EXERCISE DIRECTIONS:
Could you give the data below again exactly, apart from the pictures?

********

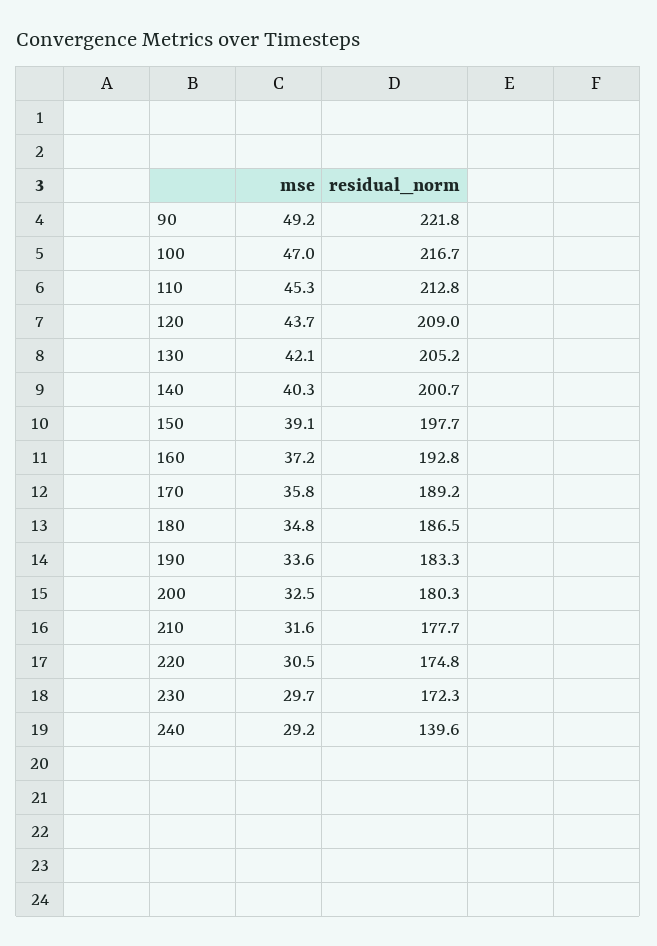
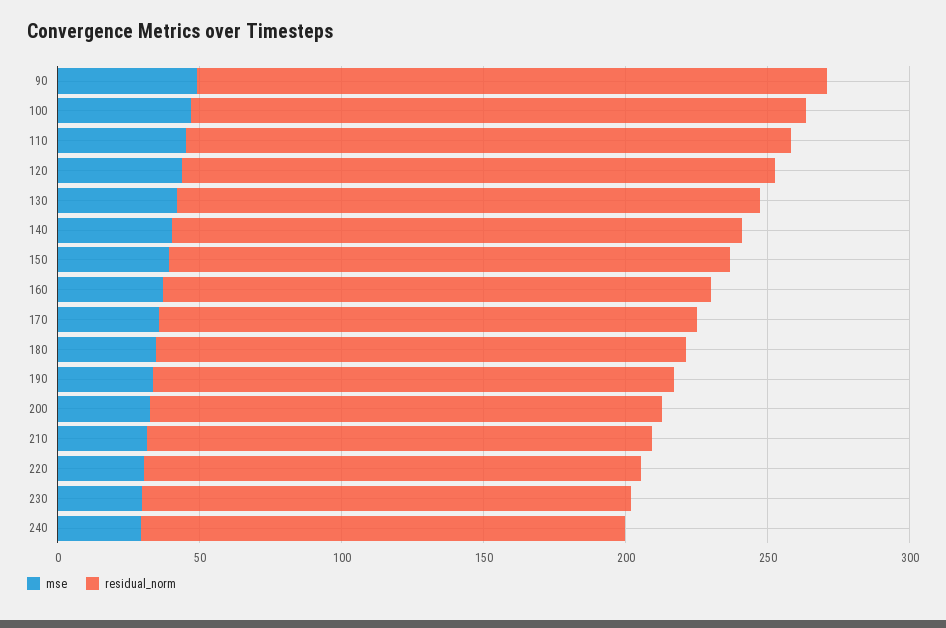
  {
    "mse": {
      "90": 49.2,
      "100": 47,
      "110": 45.3,
      "120": 43.7,
      "130": 42.1,
      "140": 40.3,
      "150": 39.1,
      "160": 37.2,
      "170": 35.8,
      "180": 34.8,
      "190": 33.6,
      "200": 32.5,
      "210": 31.6,
      "220": 30.5,
      "230": 29.7,
      "240": 29.2
    },
    "residual_norm": {
      "90": 221.8,
      "100": 216.7,
      "110": 212.8,
      "120": 209,
      "130": 205.2,
      "140": 200.7,
      "150": 197.7,
      "160": 192.8,
      "170": 189.2,
      "180": 186.5,
      "190": 183.3,
      "200": 180.3,
      "210": 177.7,
      "220": 174.8,
      "230": 172.3,
-     "240": 139.6
+     "240": 170
    }
  }

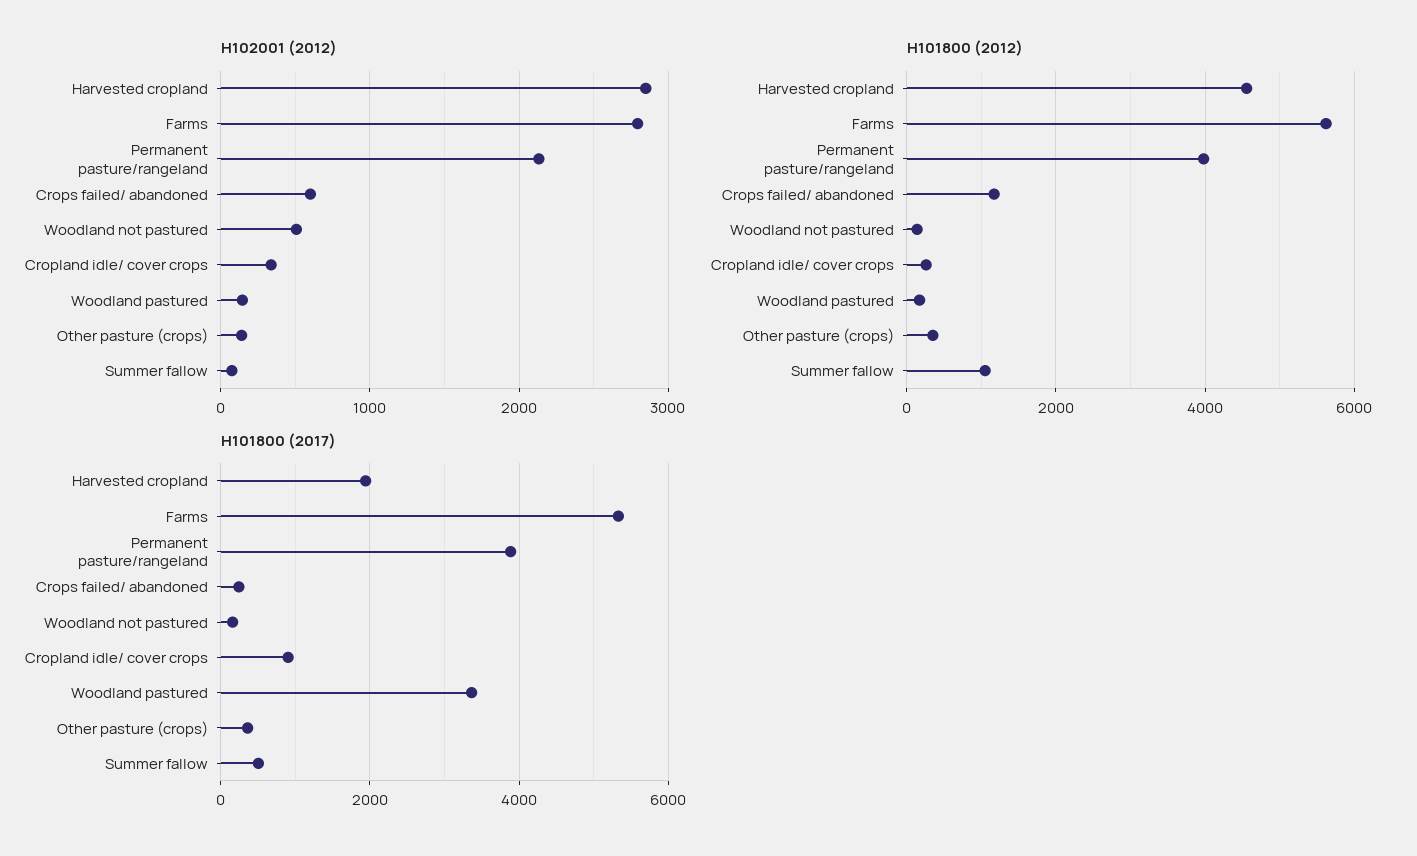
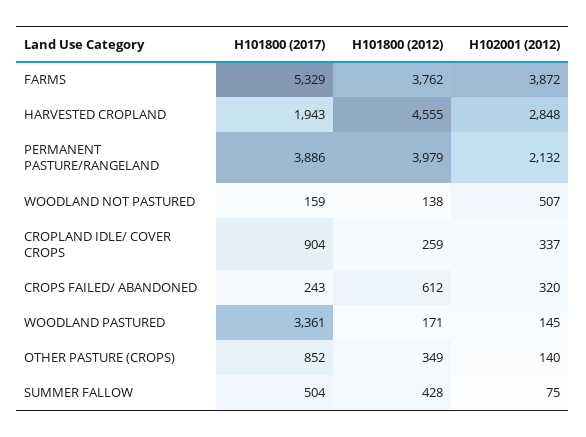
  {
    "H102001 (2012)": {
      "Harvested cropland": 2848,
-     "Farms": 2800,
+     "Farms": 3872,
      "Permanent pasture/rangeland": 2132,
-     "Crops failed/ abandoned": 600,
+     "Crops failed/ abandoned": 320,
      "Woodland not pastured": 507,
      "Cropland idle/ cover crops": 337,
      "Woodland pastured": 145,
      "Other pasture (crops)": 140,
      "Summer fallow": 75
    },
    "H101800 (2012)": {
      "Harvested cropland": 4555,
-     "Farms": 5600,
+     "Farms": 3762,
      "Permanent pasture/rangeland": 3979,
-     "Crops failed/ abandoned": 1200,
+     "Crops failed/ abandoned": 612,
      "Woodland not pastured": 138,
      "Cropland idle/ cover crops": 259,
      "Woodland pastured": 171,
      "Other pasture (crops)": 349,
-     "Summer fallow": 1000
+     "Summer fallow": 428
    },
    "H101800 (2017)": {
      "Harvested cropland": 1943,
      "Farms": 5329,
      "Permanent pasture/rangeland": 3886,
      "Crops failed/ abandoned": 243,
      "Woodland not pastured": 159,
      "Cropland idle/ cover crops": 904,
      "Woodland pastured": 3361,
-     "Other pasture (crops)": 400,
+     "Other pasture (crops)": 852,
      "Summer fallow": 504
    }
  }

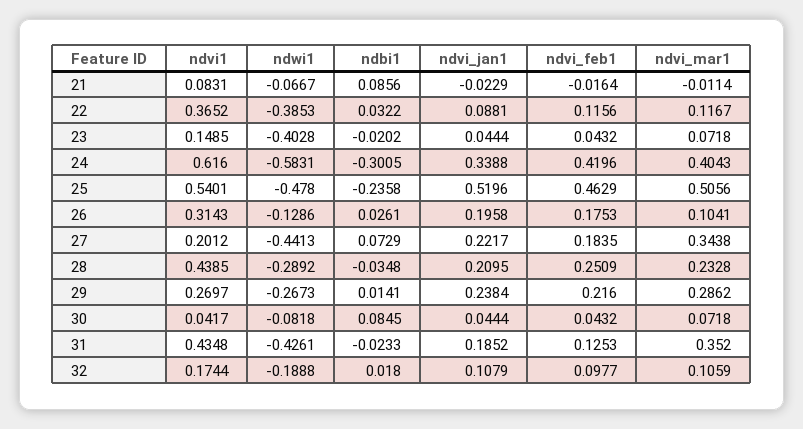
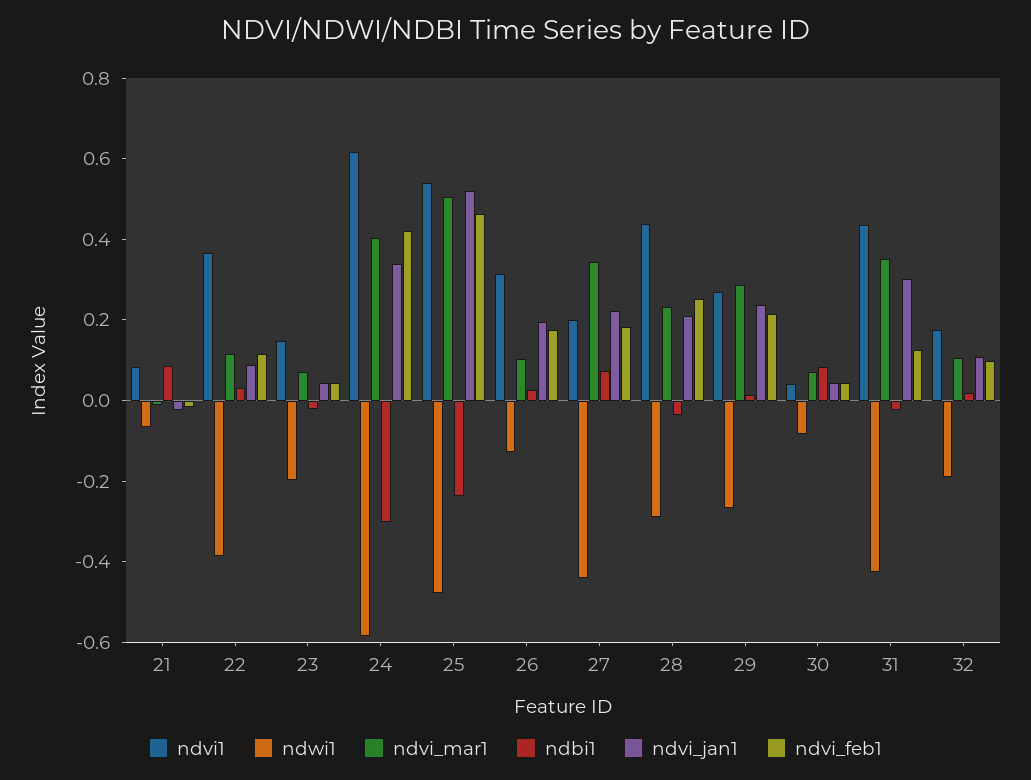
  {
    "ndvi1": {
      "21": 0.0831,
      "22": 0.3652,
      "23": 0.1485,
      "24": 0.616,
      "25": 0.5401,
      "26": 0.3143,
      "27": 0.2012,
      "28": 0.4385,
      "29": 0.2697,
      "30": 0.0417,
      "31": 0.4348,
      "32": 0.1744
    },
    "ndwi1": {
      "21": -0.0667,
      "22": -0.3853,
-     "23": -0.4028,
+     "23": -0.2,
      "24": -0.5831,
      "25": -0.478,
      "26": -0.1286,
      "27": -0.4413,
      "28": -0.2892,
      "29": -0.2673,
      "30": -0.0818,
      "31": -0.4261,
      "32": -0.1888
    },
    "ndbi1": {
      "21": 0.0856,
      "22": 0.0322,
      "23": -0.0202,
      "24": -0.3005,
      "25": -0.2358,
      "26": 0.0261,
      "27": 0.0729,
      "28": -0.0348,
      "29": 0.0141,
      "30": 0.0845,
      "31": -0.0233,
      "32": 0.018
    },
    "ndvi_jan1": {
      "21": -0.0229,
      "22": 0.0881,
      "23": 0.0444,
      "24": 0.3388,
      "25": 0.5196,
      "26": 0.1958,
      "27": 0.2217,
      "28": 0.2095,
      "29": 0.2384,
      "30": 0.0444,
-     "31": 0.1852,
+     "31": 0.3,
      "32": 0.1079
    },
    "ndvi_feb1": {
      "21": -0.0164,
      "22": 0.1156,
      "23": 0.0432,
      "24": 0.4196,
      "25": 0.4629,
      "26": 0.1753,
      "27": 0.1835,
      "28": 0.2509,
      "29": 0.216,
      "30": 0.0432,
      "31": 0.1253,
      "32": 0.0977
    },
    "ndvi_mar1": {
      "21": -0.0114,
      "22": 0.1167,
      "23": 0.0718,
      "24": 0.4043,
      "25": 0.5056,
      "26": 0.1041,
      "27": 0.3438,
      "28": 0.2328,
      "29": 0.2862,
      "30": 0.0718,
      "31": 0.352,
      "32": 0.1059
    }
  }

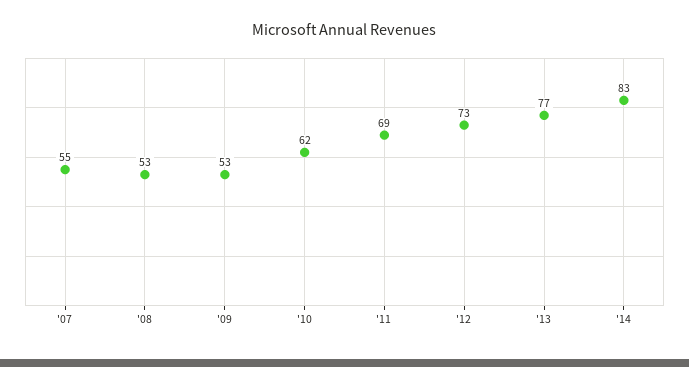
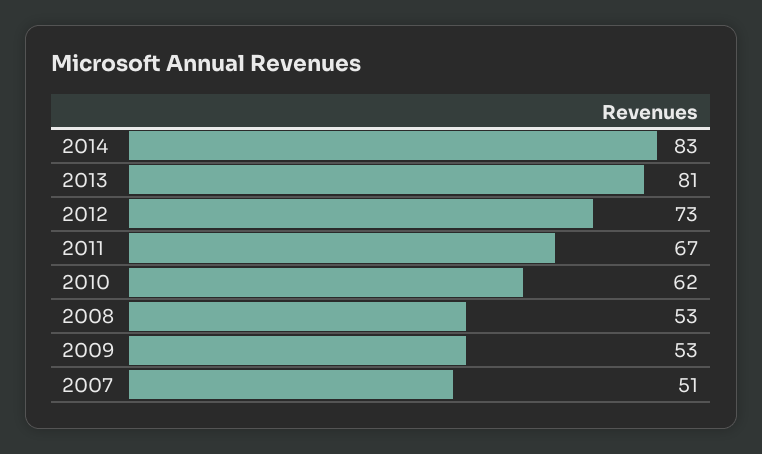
  {
-   "'07": 55,
+   "'07": 51,
    "'08": 53,
    "'09": 53,
    "'10": 62,
-   "'11": 69,
+   "'11": 67,
    "'12": 73,
-   "'13": 77,
+   "'13": 81,
    "'14": 83
  }

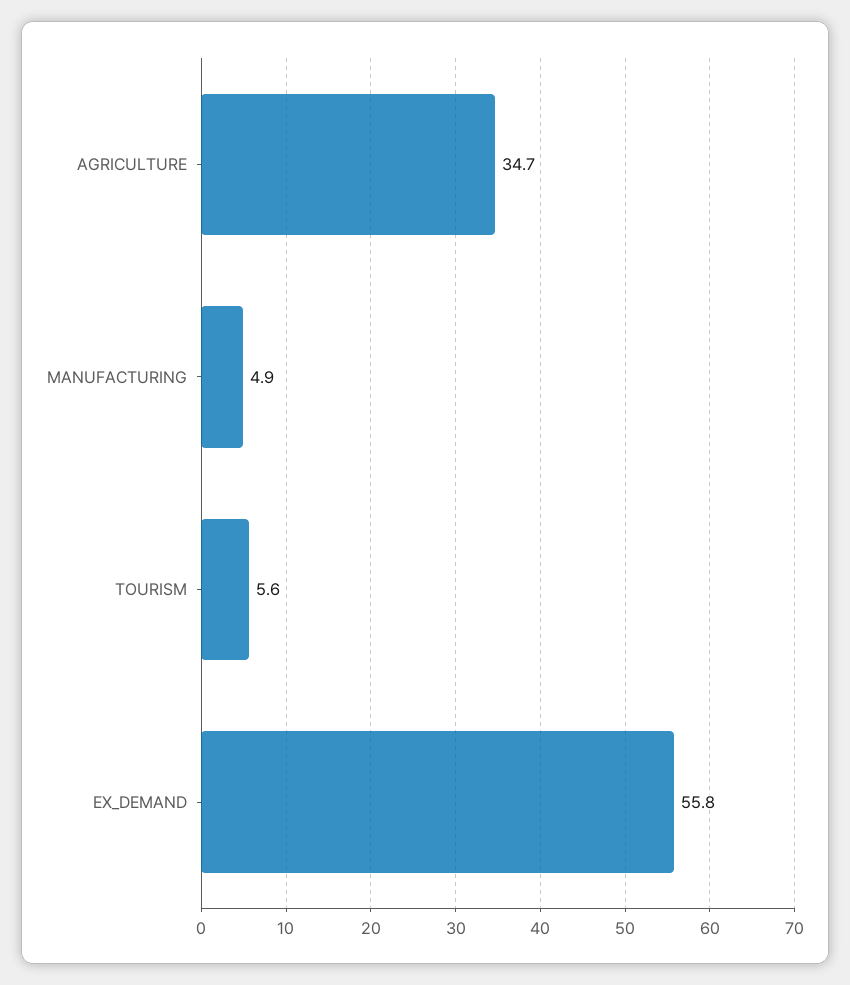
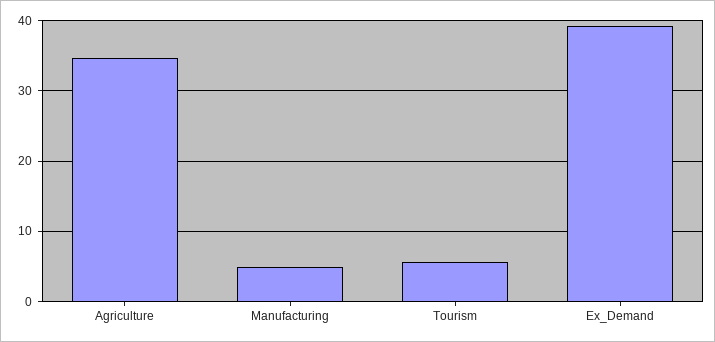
  {
    "AGRICULTURE": 34.7,
    "MANUFACTURING": 4.9,
    "TOURISM": 5.6,
-   "EX_DEMAND": 55.8
+   "EX_DEMAND": 39
  }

********

ANSWER SECTION:
  {
    "mse": {
      "90": 49.2,
      "100": 47,
      "110": 45.3,
      "120": 43.7,
      "130": 42.1,
      "140": 40.3,
      "150": 39.1,
      "160": 37.2,
      "170": 35.8,
      "180": 34.8,
      "190": 33.6,
      "200": 32.5,
      "210": 31.6,
      "220": 30.5,
      "230": 29.7,
      "240": 29.2
    },
    "residual_norm": {
      "90": 221.8,
      "100": 216.7,
      "110": 212.8,
      "120": 209,
      "130": 205.2,
      "140": 200.7,
      "150": 197.7,
      "160": 192.8,
      "170": 189.2,
      "180": 186.5,
      "190": 183.3,
      "200": 180.3,
      "210": 177.7,
      "220": 174.8,
      "230": 172.3,
-     "240": 139.6
+     "240": 170
    }
  }

  {
    "H102001 (2012)": {
      "Harvested cropland": 2848,
-     "Farms": 2800,
+     "Farms": 3872,
      "Permanent pasture/rangeland": 2132,
-     "Crops failed/ abandoned": 600,
+     "Crops failed/ abandoned": 320,
      "Woodland not pastured": 507,
      "Cropland idle/ cover crops": 337,
      "Woodland pastured": 145,
      "Other pasture (crops)": 140,
      "Summer fallow": 75
    },
    "H101800 (2012)": {
      "Harvested cropland": 4555,
-     "Farms": 5600,
+     "Farms": 3762,
      "Permanent pasture/rangeland": 3979,
-     "Crops failed/ abandoned": 1200,
+     "Crops failed/ abandoned": 612,
      "Woodland not pastured": 138,
      "Cropland idle/ cover crops": 259,
      "Woodland pastured": 171,
      "Other pasture (crops)": 349,
-     "Summer fallow": 1000
+     "Summer fallow": 428
    },
    "H101800 (2017)": {
      "Harvested cropland": 1943,
      "Farms": 5329,
      "Permanent pasture/rangeland": 3886,
      "Crops failed/ abandoned": 243,
      "Woodland not pastured": 159,
      "Cropland idle/ cover crops": 904,
      "Woodland pastured": 3361,
-     "Other pasture (crops)": 400,
+     "Other pasture (crops)": 852,
      "Summer fallow": 504
    }
  }

  {
    "ndvi1": {
      "21": 0.0831,
      "22": 0.3652,
      "23": 0.1485,
      "24": 0.616,
      "25": 0.5401,
      "26": 0.3143,
      "27": 0.2012,
      "28": 0.4385,
      "29": 0.2697,
      "30": 0.0417,
      "31": 0.4348,
      "32": 0.1744
    },
    "ndwi1": {
      "21": -0.0667,
      "22": -0.3853,
-     "23": -0.4028,
+     "23": -0.2,
      "24": -0.5831,
      "25": -0.478,
      "26": -0.1286,
      "27": -0.4413,
      "28": -0.2892,
      "29": -0.2673,
      "30": -0.0818,
      "31": -0.4261,
      "32": -0.1888
    },
    "ndbi1": {
      "21": 0.0856,
      "22": 0.0322,
      "23": -0.0202,
      "24": -0.3005,
      "25": -0.2358,
      "26": 0.0261,
      "27": 0.0729,
      "28": -0.0348,
      "29": 0.0141,
      "30": 0.0845,
      "31": -0.0233,
      "32": 0.018
    },
    "ndvi_jan1": {
      "21": -0.0229,
      "22": 0.0881,
      "23": 0.0444,
      "24": 0.3388,
      "25": 0.5196,
      "26": 0.1958,
      "27": 0.2217,
      "28": 0.2095,
      "29": 0.2384,
      "30": 0.0444,
-     "31": 0.1852,
+     "31": 0.3,
      "32": 0.1079
    },
    "ndvi_feb1": {
      "21": -0.0164,
      "22": 0.1156,
      "23": 0.0432,
      "24": 0.4196,
      "25": 0.4629,
      "26": 0.1753,
      "27": 0.1835,
      "28": 0.2509,
      "29": 0.216,
      "30": 0.0432,
      "31": 0.1253,
      "32": 0.0977
    },
    "ndvi_mar1": {
      "21": -0.0114,
      "22": 0.1167,
      "23": 0.0718,
      "24": 0.4043,
      "25": 0.5056,
      "26": 0.1041,
      "27": 0.3438,
      "28": 0.2328,
      "29": 0.2862,
      "30": 0.0718,
      "31": 0.352,
      "32": 0.1059
    }
  }

  {
-   "'07": 55,
+   "'07": 51,
    "'08": 53,
    "'09": 53,
    "'10": 62,
-   "'11": 69,
+   "'11": 67,
    "'12": 73,
-   "'13": 77,
+   "'13": 81,
    "'14": 83
  }

  {
    "AGRICULTURE": 34.7,
    "MANUFACTURING": 4.9,
    "TOURISM": 5.6,
-   "EX_DEMAND": 55.8
+   "EX_DEMAND": 39
  }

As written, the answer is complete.